Use a planar affine transformation.
As you pointed out, your operations are translation, rotation, shearing (skew) and scaling (stretch). We will represent each point on your image in homogeneous coordinates which allows us to use the composite matrix operations.

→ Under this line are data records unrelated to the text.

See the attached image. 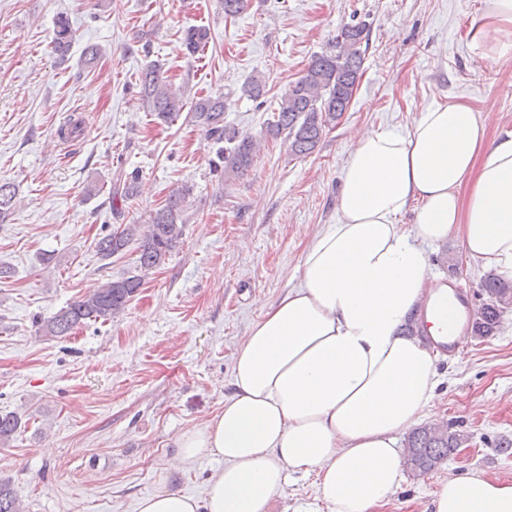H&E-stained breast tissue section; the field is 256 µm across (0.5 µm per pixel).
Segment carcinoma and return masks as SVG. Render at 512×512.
Returning <instances> with one entry per match:
<instances>
[{
	"mask_svg": "<svg viewBox=\"0 0 512 512\" xmlns=\"http://www.w3.org/2000/svg\"><path fill=\"white\" fill-rule=\"evenodd\" d=\"M73 30L66 14L56 19L54 50L65 56L70 49ZM210 30L194 26L187 30L184 45L193 54L209 43ZM368 31L364 24H347L336 35L332 50L312 57L303 73L288 89L278 104L273 119L266 125V135L284 138L289 153L297 158L313 154L326 133L347 111L362 76ZM139 96L143 106L157 119L172 121L187 112L186 118L200 128L215 143H225L222 150L224 176H240L252 165L257 153L253 137L239 135L224 125L225 101L222 96H201L186 102L184 92L161 72L156 64L144 68L139 78ZM138 175L129 173L117 177L112 186V198L130 200L136 194ZM189 190L172 192L166 204L150 215L145 224H121L112 233L99 238L95 254L109 260L125 253L136 243L135 269L138 274L109 280L88 289L82 296L44 321L42 335L64 337L90 321L103 323L121 314L143 285V278L165 264L171 250L182 239V214ZM17 208L16 188L10 182H0V224ZM480 287L486 300L472 321V334L494 335L503 314L512 309V282L494 272H488ZM21 426L14 413H0V445L8 444ZM459 446V434L436 433L429 427L413 432L407 442V462L419 472L436 468ZM0 512H23L21 502L7 483L0 482Z\"/></svg>",
	"mask_w": 512,
	"mask_h": 512,
	"instance_id": "1",
	"label": "carcinoma"
}]
</instances>
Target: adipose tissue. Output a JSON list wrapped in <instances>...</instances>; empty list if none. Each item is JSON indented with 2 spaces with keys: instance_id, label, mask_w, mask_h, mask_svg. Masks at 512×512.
<instances>
[{
  "instance_id": "1",
  "label": "adipose tissue",
  "mask_w": 512,
  "mask_h": 512,
  "mask_svg": "<svg viewBox=\"0 0 512 512\" xmlns=\"http://www.w3.org/2000/svg\"><path fill=\"white\" fill-rule=\"evenodd\" d=\"M512 48V0H484L472 57ZM338 219L309 241L299 285L238 342L224 408L180 435L175 469L214 456L202 497L164 488L138 512H265L293 473L316 472L330 512H378L404 479L398 437L431 408L436 358L406 324L444 293L426 246L459 239L512 271V132L487 143L477 111L437 103L405 130L359 133ZM412 223H402L406 212ZM432 512H512V484L444 479Z\"/></svg>"
}]
</instances>
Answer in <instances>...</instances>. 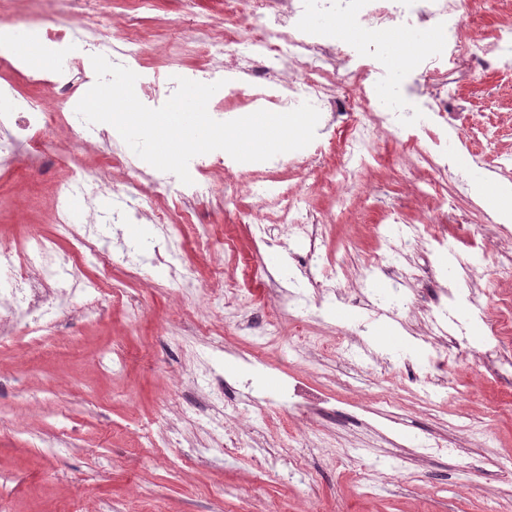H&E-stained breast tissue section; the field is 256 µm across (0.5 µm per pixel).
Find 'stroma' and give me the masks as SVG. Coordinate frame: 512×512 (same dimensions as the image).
<instances>
[{
  "label": "stroma",
  "instance_id": "stroma-1",
  "mask_svg": "<svg viewBox=\"0 0 512 512\" xmlns=\"http://www.w3.org/2000/svg\"><path fill=\"white\" fill-rule=\"evenodd\" d=\"M152 2L145 12L150 44L144 65L159 72L198 65L194 54L163 50L179 38L182 0ZM509 21L512 11L475 0L463 14L465 31L486 42ZM456 89L487 130L481 146L486 157L512 159V73L490 71L479 80L462 75ZM377 151V171L359 172L340 194L316 164L276 174L304 187L308 212L323 221L316 263L337 259L340 283L351 290L344 302L331 298L282 311V331L299 322L307 335L323 338L326 347L311 362L298 359L284 339L260 353L249 344L271 305L224 306L219 282L231 275L258 291L294 290L307 281L299 267L303 249H264L248 218L260 210L271 234L285 233L277 201L261 202L241 190L226 202L218 175L201 187L190 204L196 218L179 233L182 260L196 273V293L185 295L162 267L145 265L134 278L116 266L97 295L100 313L79 315L86 300L75 297L39 342L18 321L16 344L0 348V499L12 512H487L492 502L512 497V472L503 468L512 463V376L491 378L475 358L456 364L450 370L454 388L441 400L398 367L336 352L334 338L344 330L370 348L425 366L428 350L414 338L422 318L399 328L397 339L384 340L390 319L371 317L368 307L385 300L393 282L364 263L393 234L384 222L392 210L411 224L437 218L450 241L461 236L457 211L420 207L413 146L386 138ZM24 168L20 155L0 170V240L16 239L29 224L57 237L41 178ZM122 231V237L101 241L96 256L66 238H57L58 247L94 277L119 239L137 242L156 234L144 220ZM204 235L218 252L199 247ZM202 361L224 378L221 402L203 400L189 381ZM292 378L335 394V413H322L309 426L274 404ZM382 394L393 405L378 404ZM201 412L222 417L231 434L267 449L288 432H300L294 448L305 464L300 476L286 481L251 458L225 456L198 425ZM430 437L447 441L452 454L415 459L412 448ZM346 448L362 449L374 474L341 466L337 456Z\"/></svg>",
  "mask_w": 512,
  "mask_h": 512
}]
</instances>
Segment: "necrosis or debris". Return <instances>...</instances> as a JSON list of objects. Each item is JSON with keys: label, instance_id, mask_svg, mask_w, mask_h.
<instances>
[{"label": "necrosis or debris", "instance_id": "1", "mask_svg": "<svg viewBox=\"0 0 512 512\" xmlns=\"http://www.w3.org/2000/svg\"><path fill=\"white\" fill-rule=\"evenodd\" d=\"M28 2L34 34L55 50V77L43 83L50 93L46 99L24 95L9 84L0 86V163H11L22 154L29 171L46 174L50 170L49 154L40 140L41 133L53 125L77 128L72 153L64 162L66 173L53 184L54 222L66 231L78 228L76 242L89 246L104 227L149 217L157 229L151 245L125 246L112 255L113 263L134 270L141 269L148 257L176 255L175 222L168 209L144 208L150 193L145 184L147 174L138 159L127 152L119 133L87 124L77 115L80 84L74 74L85 68L78 51H85L86 56L105 55L134 71L138 76L136 95L146 105L165 102L175 92L179 77L206 84L224 81L225 97L270 106L279 112L304 102L313 104L320 112L319 137L289 159H270L273 168L319 160L327 163L333 180L341 184L375 157L379 138H407L415 145L418 161L427 167L424 184L432 190L439 186L438 176L447 174L462 180L451 145L456 142L474 148L482 133L476 123L460 118L454 75L464 70L473 74L512 72V25L499 27L489 43L464 38L460 0H224L225 13L235 20L233 32L213 33L200 40L193 30H185L182 41L168 45V52L179 53L191 43L205 63L191 69L175 68L164 76L143 64L146 40L140 31V11L146 0H134L108 31L92 21L41 25L44 14L72 6L74 0ZM343 20L358 31L359 44L373 51L388 45L392 29L401 26L428 29L435 36L412 42L402 55L389 56L386 80L361 83L351 98L338 73L339 64L350 55L349 50L339 48L336 38V25ZM413 62L421 63L427 73L440 76L434 92L404 85L403 72ZM352 104L362 116L346 124L338 148H331L326 134ZM101 140L110 146L111 164L98 168L85 165L81 154L92 151ZM219 166L233 173L244 187L252 188L258 198L276 193L289 239L308 240L310 251L318 250L319 227L309 222L300 192L278 183L253 186L254 163L235 161L224 151L190 161L193 182L184 186L182 199L196 198L200 183ZM385 221L396 225L397 233L386 239L381 253L369 258L368 263L387 271L400 285V292L389 302L388 314L404 321L415 313L408 289L416 275L402 268L400 257L409 246L425 241L435 250H443L445 241L434 222L406 224L396 212L388 213ZM75 289L90 296L98 286L69 264L58 252L56 242L41 231L31 227L20 240L1 242L0 347L11 343L16 318L31 317L33 331L44 330L48 306L58 295ZM494 297L501 306L496 313L486 308ZM447 298V303L469 306L478 316L486 342L478 351L467 336L453 334L446 326L447 303H434L424 319L423 339L431 349L428 365L420 372L413 364H406L409 381L448 389L451 362L475 354L481 356L488 371L511 373L512 295L501 296L488 287L451 291Z\"/></svg>", "mask_w": 512, "mask_h": 512}]
</instances>
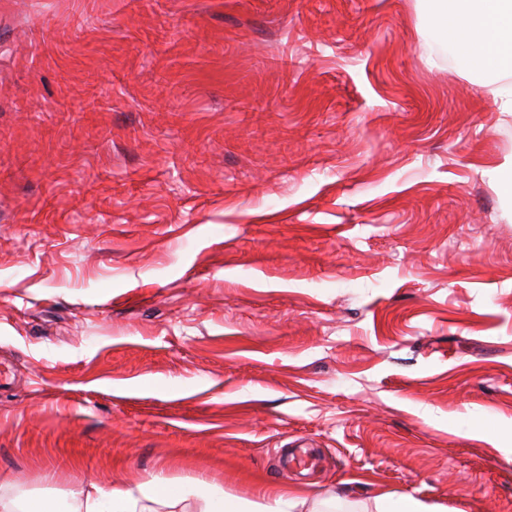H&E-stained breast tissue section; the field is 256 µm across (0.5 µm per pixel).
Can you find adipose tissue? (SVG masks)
<instances>
[{
  "label": "adipose tissue",
  "mask_w": 512,
  "mask_h": 512,
  "mask_svg": "<svg viewBox=\"0 0 512 512\" xmlns=\"http://www.w3.org/2000/svg\"><path fill=\"white\" fill-rule=\"evenodd\" d=\"M434 14L438 38L450 47L465 49L479 72L512 73V0H435ZM288 496L285 490L271 491L269 504L259 507L224 496L215 487L188 485L173 492L143 483L108 492L95 486L79 492L70 503L25 500L0 512H156L160 502L174 507L190 498L198 502V512H282Z\"/></svg>",
  "instance_id": "ef3b65f1"
}]
</instances>
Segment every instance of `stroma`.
<instances>
[{"mask_svg":"<svg viewBox=\"0 0 512 512\" xmlns=\"http://www.w3.org/2000/svg\"><path fill=\"white\" fill-rule=\"evenodd\" d=\"M432 13L0 0V501L512 512V112ZM199 502L198 511L195 512H283L281 505L287 504L285 498L292 497L288 490H271L272 504L256 507L254 502L224 496L217 487H197L187 485L181 491L173 492L169 489L153 484L143 483L135 488H112L105 492L95 484L91 490L80 491L71 503H61L55 499L43 498L37 500H24L12 503L5 507L0 502L2 512H110L106 509L107 500L112 501L113 512H157L155 504L167 501L174 508L188 498ZM376 509L377 512H440L435 506L411 496L395 497L392 494L377 496Z\"/></svg>","mask_w":512,"mask_h":512,"instance_id":"stroma-1","label":"stroma"}]
</instances>
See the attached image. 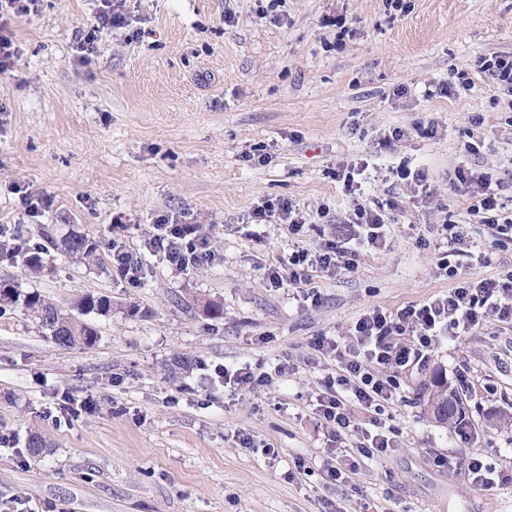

Homogeneous coordinates just means that we tack on a $1$. So if a point has the coordinates $(x,y)$ the vector in homogeneous coordinates is $u = \begin{bmatrix} x \\ y \\ 1 \end{bmatrix} $
The transformation matrix to translate the image by $t_x$ and $t_y$ is: $ T = \begin{bmatrix} 1 & 0 & t_x \\ 0 & 1 & t_y \\ 0 & 0 & 1 \end{bmatrix} $
The rotation matrix to rotate it by $\theta$ degrees is: $ T = \begin{bmatrix} \cos \theta & -\sin \theta & 0 \\ \sin \theta & \cos \theta & 0 \\ 0 & 0 & 1 \end{bmatrix} $
The scaling matrix to scale each dimension is: $ T = \begin{bmatrix} s_x & 0 & 0 \\ 0 & s_y & 0 \\ 0 & 0 & 1 \end{bmatrix} $
The shearing matrix: $ T = \begin{bmatrix} 1 & a_x & 0 \\ a_x & 1 & 0 \\ 0 & 0 & 1 \end{bmatrix} $
And all you have to do is multiply these matrices to composite these transformations. E.g. suppose you wanted to rotate and shear:
\begin{bmatrix}x' \\ y' \\ w' \end{bmatrix} = \begin{bmatrix} \cos \theta & -\sin \theta & 0 \\ \sin \theta & \cos \theta & 0 \\ 0 & 0 & 1 \end{bmatrix} \begin{bmatrix} 1 & a_x & 0 \\ a_y & 1 & 0 \\ 0 & 0 & 1 \end{bmatrix} \begin{bmatrix}x \\ y \\ 1 \end{bmatrix}
And to obtain the point in screen coordinates just normalize by $w$, i.e. (x', y') = (x'/w',y'/w')